The Senate plans to hold a hearing on Thursday to consider the long-delayed nomination of Army Lt. Gen. Keith Alexander, director of the National Security Agency, as commander of the new U.S. Cyber Command.
The command was scheduled to start operations on Oct. 1, 2009. But the Senate held up Alexander's nomination, which includes a promotion to a four-star general, and the command's formal establishment because of concerns about its relationship with the NSA and the militarization of cyberspace.
No senator on the Armed Services Committee strongly opposes Alexander serving as both head of NSA and the Cyber Command, but they plan to ask tough questions during the hearing, the Associated Press reported on Tuesday.
The Electronic Privacy Information Center, an advocacy group that tracks the security and use of citizens' personal information stored in computer networks, charged in a bulletin released on April 9 that the Cyber Command will "give the Defense Department broad new authority over the Internet."
EPIC also urged NSA's legal authority to make public information it has on surveillance the agency conducted on U.S. citizens in advance of Alexander's conformation hearing.

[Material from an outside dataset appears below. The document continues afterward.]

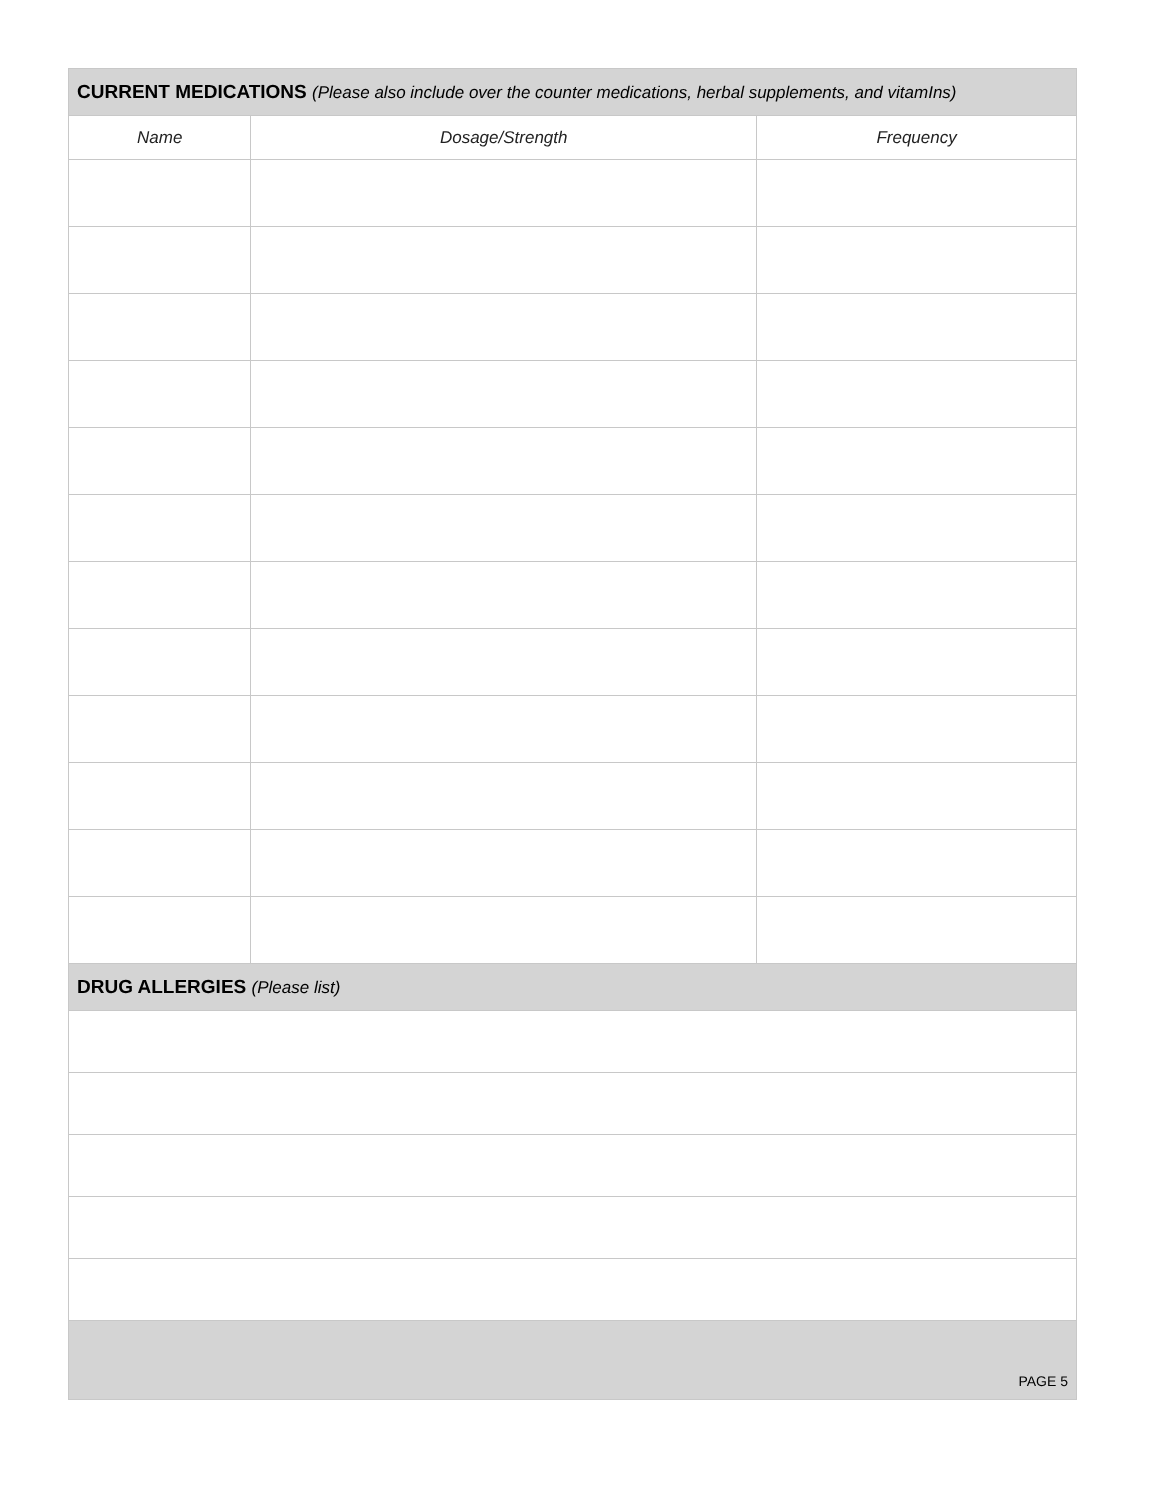| CURRENT MEDICATIONS (Please also include over the counter medications, herbal supplements, and vitamIns) | | |
| --- | --- | --- |
| Name | Dosage/Strength | Frequency |
| DRUG ALLERGIES (Please list) | | |
| PAGE 5 | | |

In November 2009, Deputy Secretary of Defense William Lynn III, told the Information Technology Acquisition Summit that Defense does not intend to militarize cyberspace using the Cyber Command. "It will be responsible for DoD's networks, the dot-mil world," he said. "Responsibility for federal civilian networks -- dot-gov -- stays with the Homeland Security Department, and that's exactly how it should be."
In May 2009, Alexander told the House Armed Services Committee that Defense needs a Cyber Command to respond to threats at network speed.